(Before and after object boxes)
"""
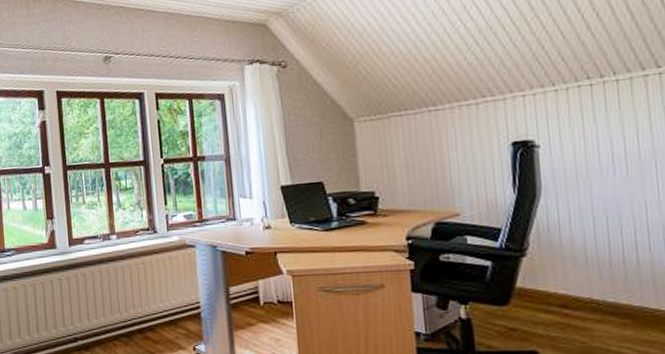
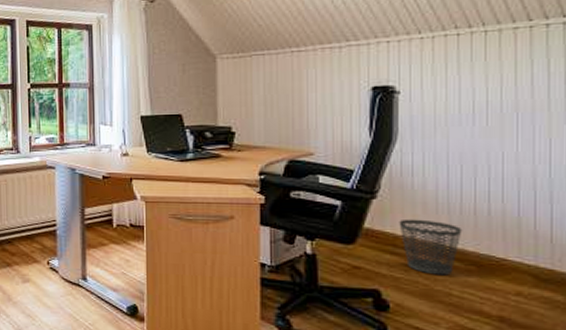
wastebasket: none [550,274,614,331] -> present [399,219,462,276]

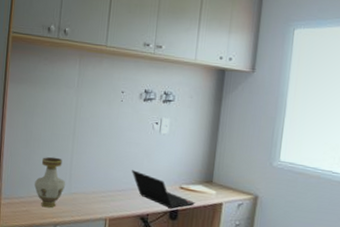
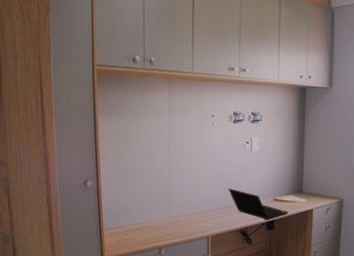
vase: present [34,156,66,208] -> none [136,184,167,233]

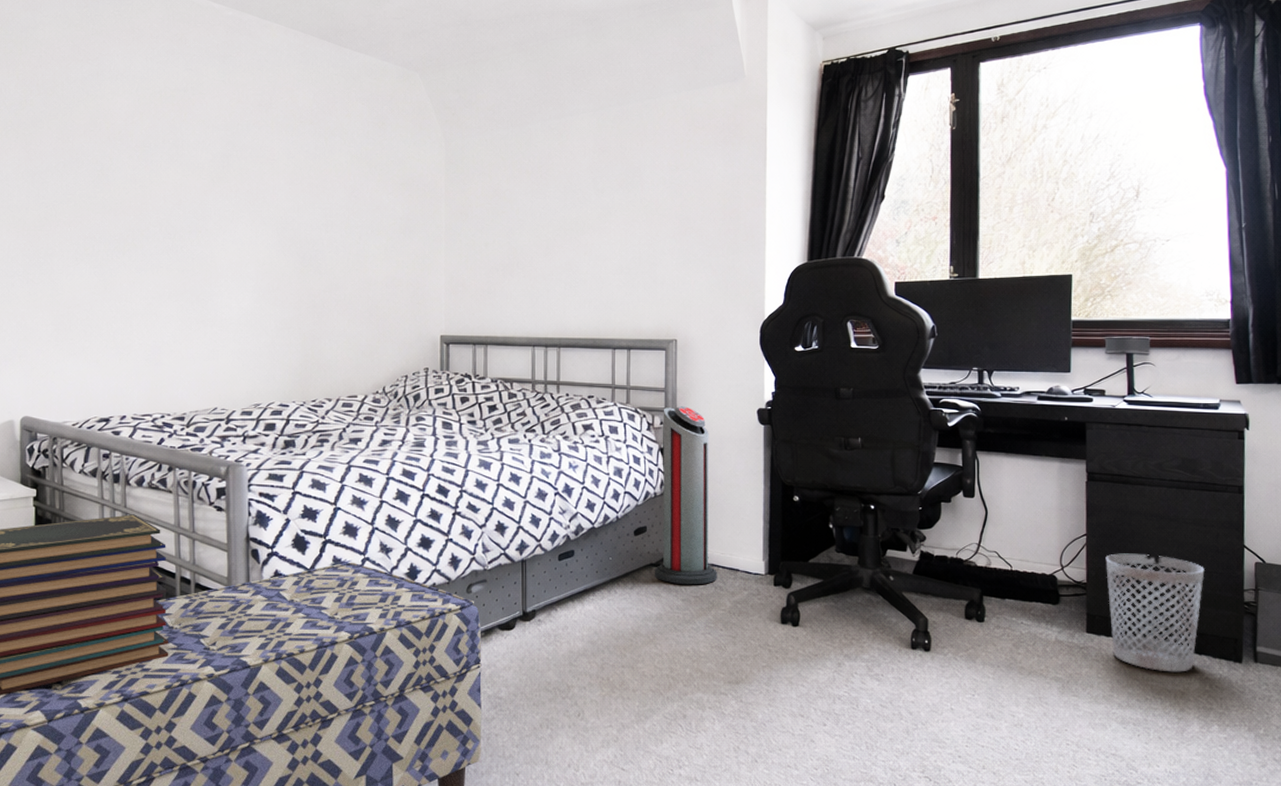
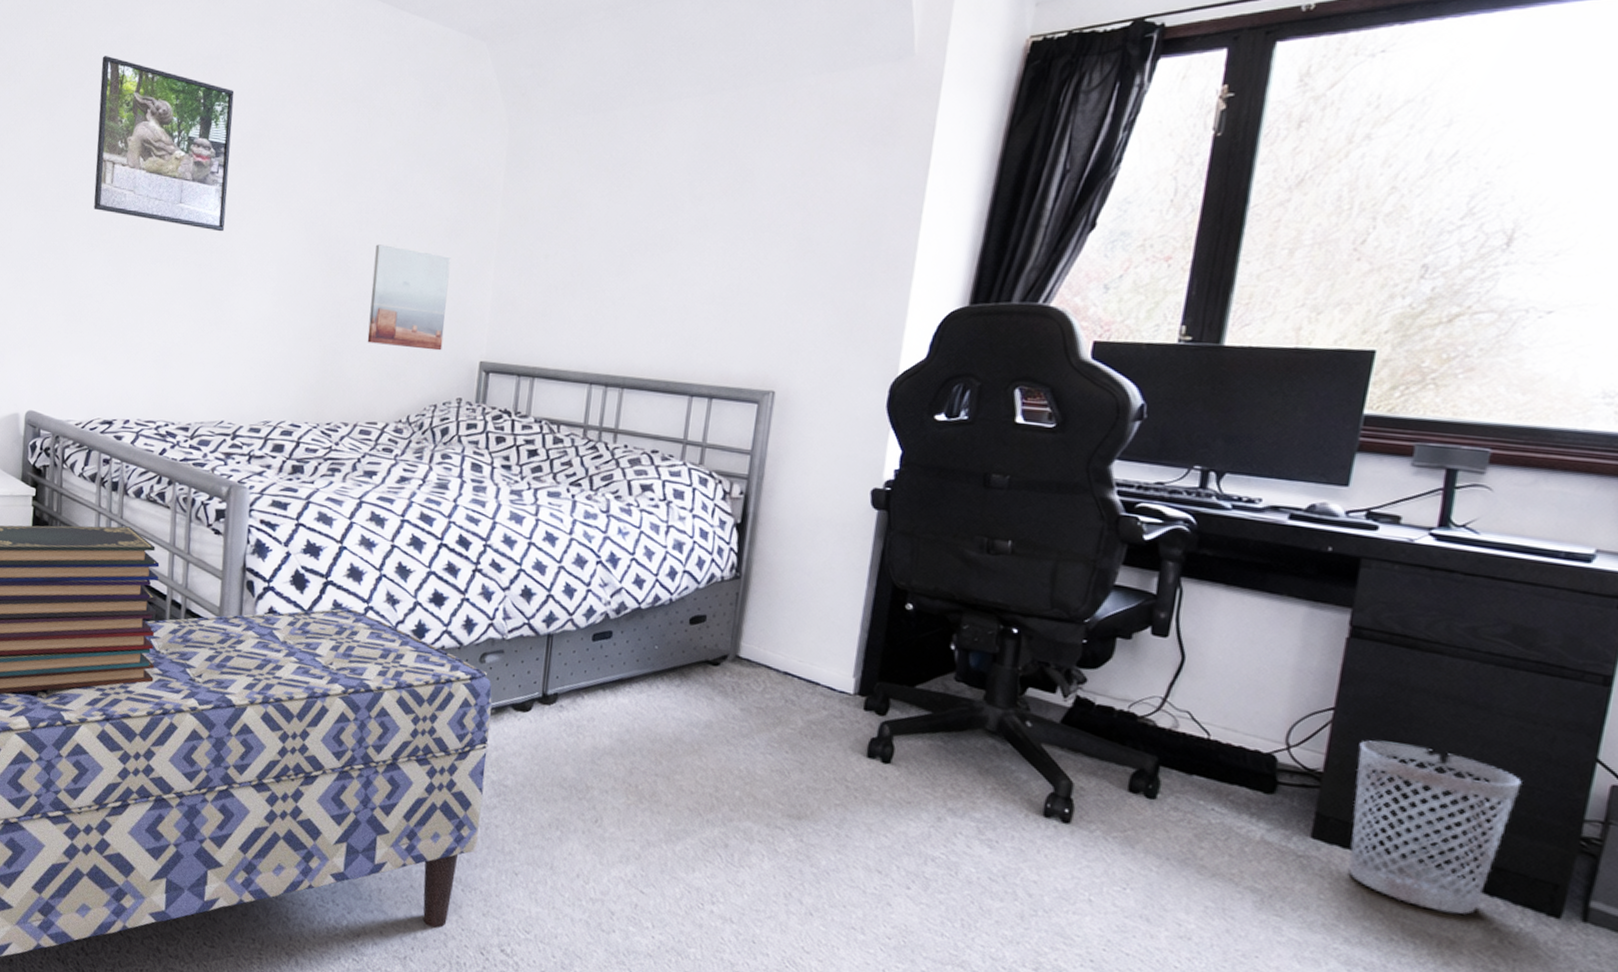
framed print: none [74,91,204,241] -> present [94,56,235,232]
wall art: none [341,243,408,329] -> present [367,244,451,351]
air purifier: present [654,406,717,585] -> none [709,474,803,695]

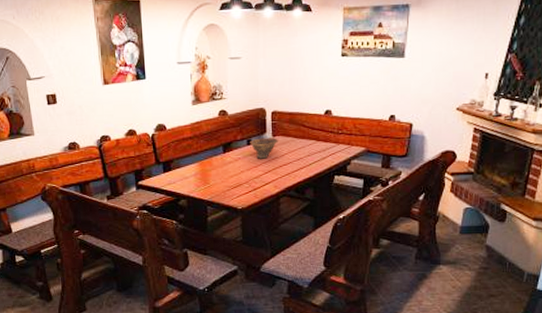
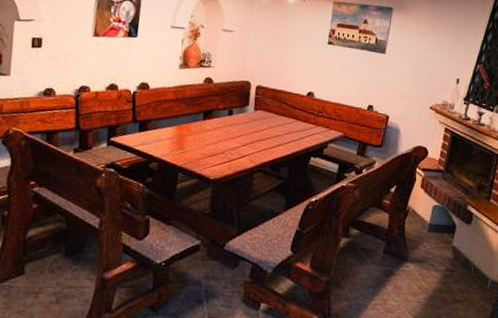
bowl: present [250,138,278,159] -> none [231,110,260,131]

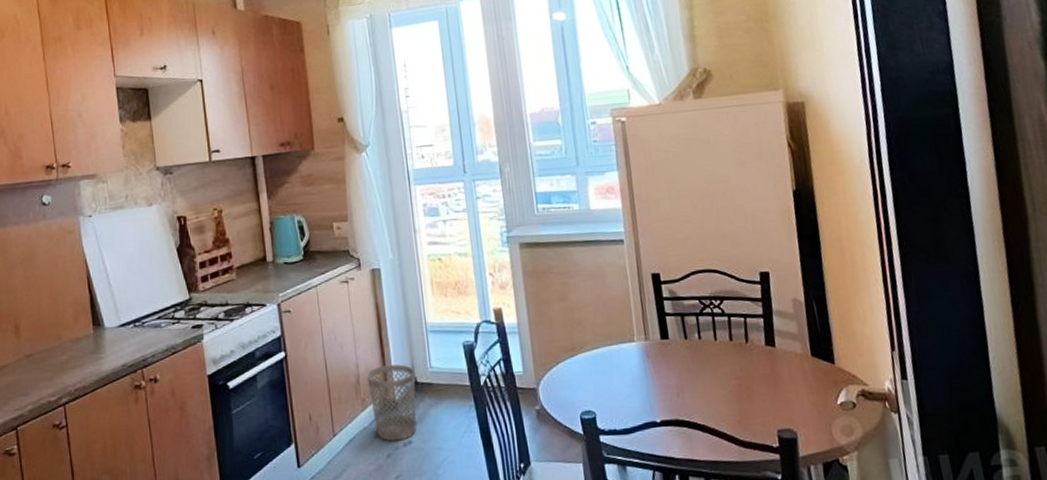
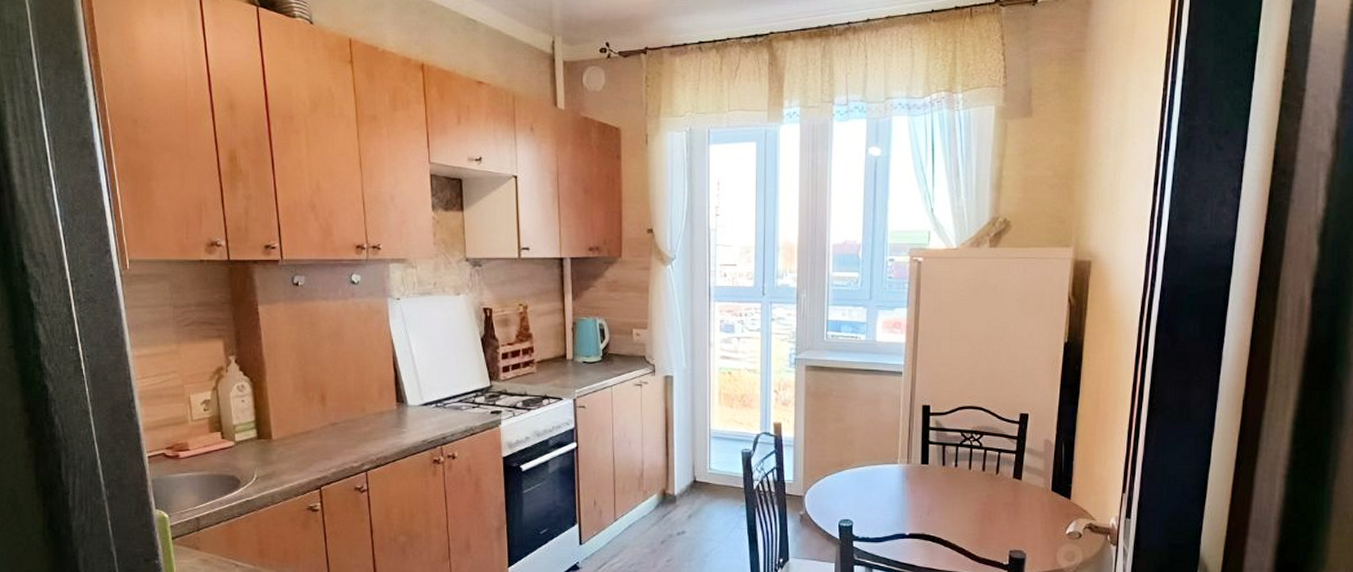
wastebasket: present [366,364,417,442] -> none [650,464,695,530]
"""
Beginning with the line that holds "vase: present [34,156,66,208]", return each line through the end of the records above exactly. Do not include pictures.

vase: present [34,156,66,208] -> none [136,184,167,233]

framed print: none [74,91,204,241] -> present [94,56,235,232]
wall art: none [341,243,408,329] -> present [367,244,451,351]
air purifier: present [654,406,717,585] -> none [709,474,803,695]

bowl: present [250,138,278,159] -> none [231,110,260,131]

wastebasket: present [366,364,417,442] -> none [650,464,695,530]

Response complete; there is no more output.